Gangmakers
In Nederland worden veel huizen en bedrijven gebouwd en wegen aangelegd. Hierdoor wordt veel bodemleven kapot gemaakt. Na de bouwfase volgt de aanleg van een tuin. Het broodnodige bodemleven wordt daarbij nog wel eens vergeten, met als gevolg dat er bodemproblemen ontstaan. Om een vruchtbare grond te krijgen met natuurlijke veerkracht is een goed bodemleven noodzakelijk. 60 % van het bodemleven bestaat uit regenwormen. Regenwormen zijn letterlijk en figuurlijk de gangmakers voor het zo nodige bodemleven.
Hoe werken regenwormen?
De gangetjes die regenwormen graven maken vaste grond los, zodat lucht, water en grond weer in evenwicht gebracht worden. Regenwormen zorgen voor een betere structuur van de grond, meer zuurstof en een betere drainering. Regenwormen zetten dood organisch materiaal om in vruchtbare grond. Doordat regenwormen gangen graven en daarbij organisch materiaal mee de grond innemen, zorgen ze voor een betere structuur, meer zuurstof en een betere waterafvoer. Al na enkele weken is het resultaat zichtbaar en komt de oorspronkelijk kruimelige structuur van de bodem weer terug. Daardoor krijgt de grond haar natuurlijke veerkracht weer terug. Een bodem met wormengangen die wel tot een diepte van drie meter kunnen gaan heeft een perfecte water aan- en afvoer. De planten kunnen de gangen gebruiken voor hun nieuwe wortels en hierdoor een prachtig sterk wortelgestel krijgen.
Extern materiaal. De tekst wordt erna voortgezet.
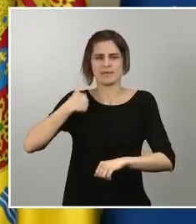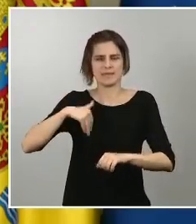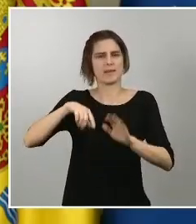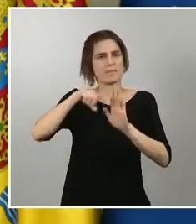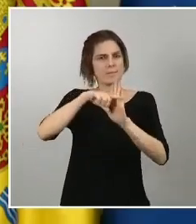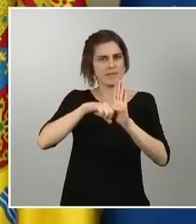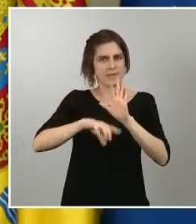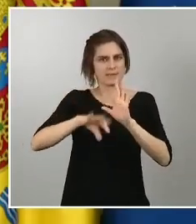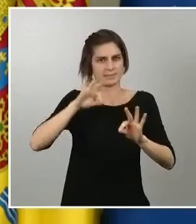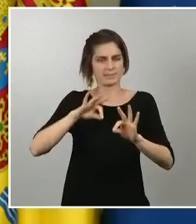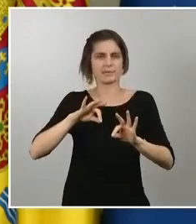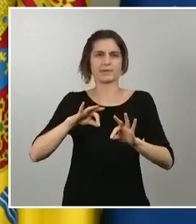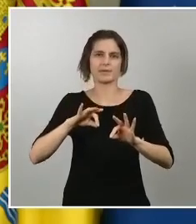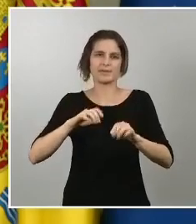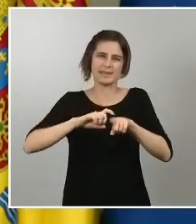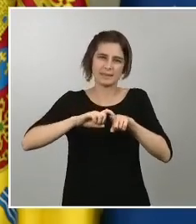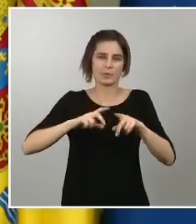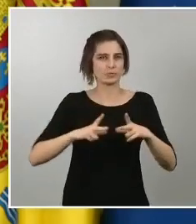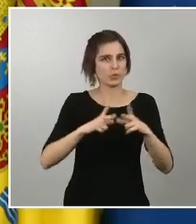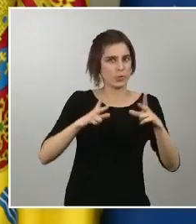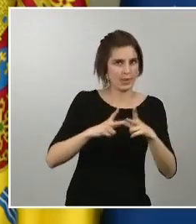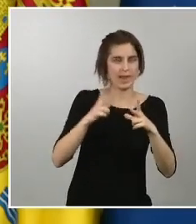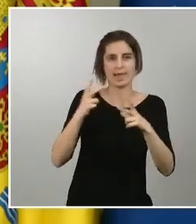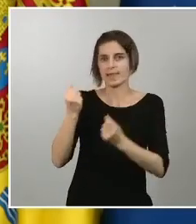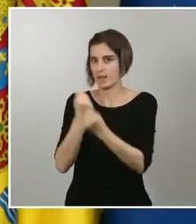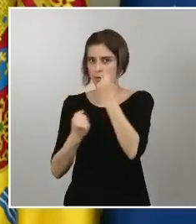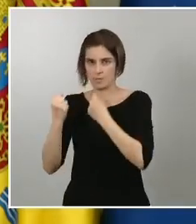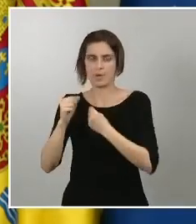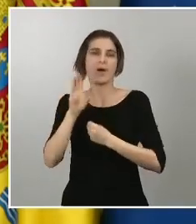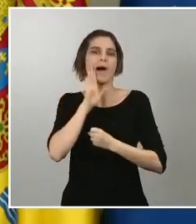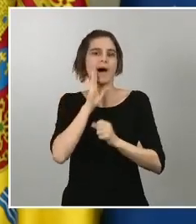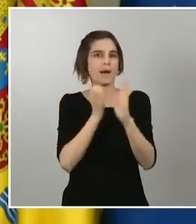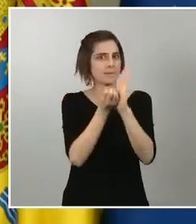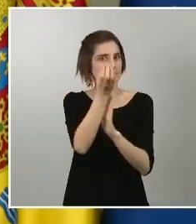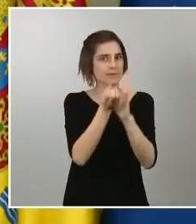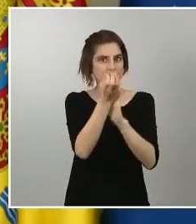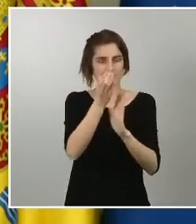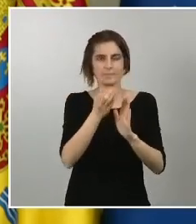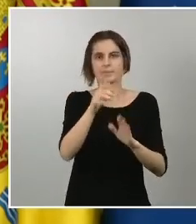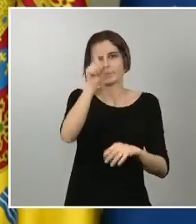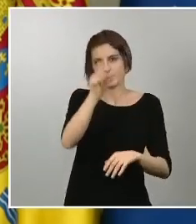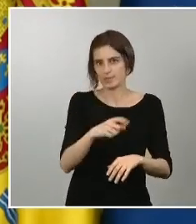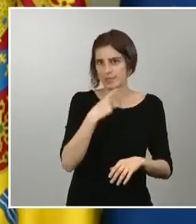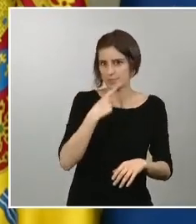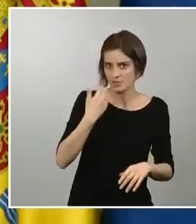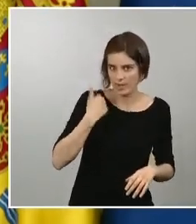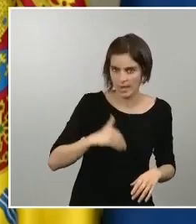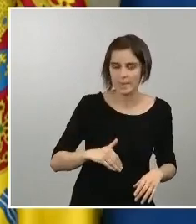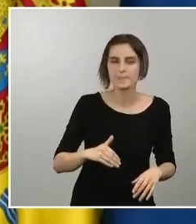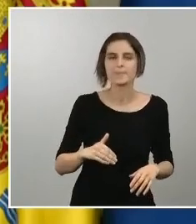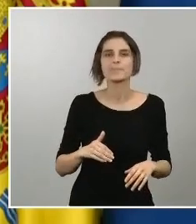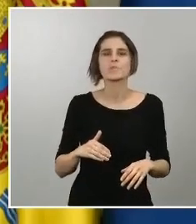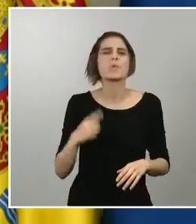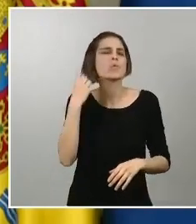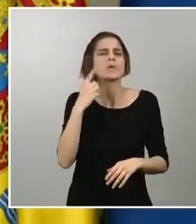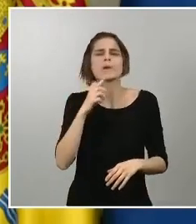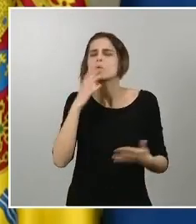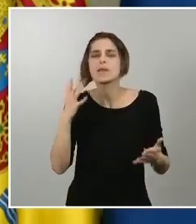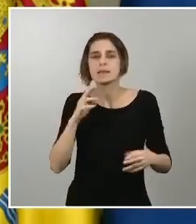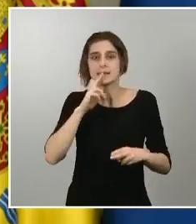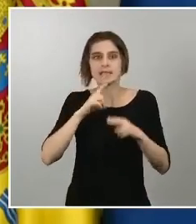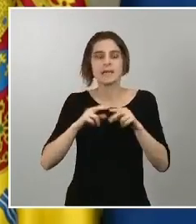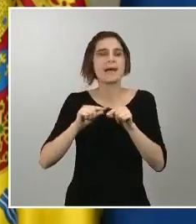Ministra Portavoz una de las principales medidas que hemos lanzado como saben ustedes es la denominada teletrabajo o trabajo a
In Nederland hebben we te maken met diverse grondsoorten zoals: kleigrond, zandgrond, veengrond, löss, leem en combinaties daarvan zoals bijvoorbeeld zavelgrond. Daarom heeft GreenGuard een combinatie samengesteld van de beste wormsoorten voor een goede bodem.
Voortplanting
Regenwormen vestigen zich in de “nieuwe” bodem en herstellen het natuurlijke evenwicht. De regenwormen die uitgezet worden, zijn jong volwassen wormen en ze vermeerderen zich door te paren en eitjes te leggen. Wormeneitjes kunnen wel 3 mm groot zijn. De eerste jonge regenwormen kunt u aantreffen na 6 tot 8 weken na het uitzetten van de volwassen regenwormen. Overbevolking op termijn door wormen is niet mogelijk. Regenwormen sterven op een natuurlijke manier en jonge wormen nemen hun plaats weer in, zoals dat in de biologische kringloop gaat.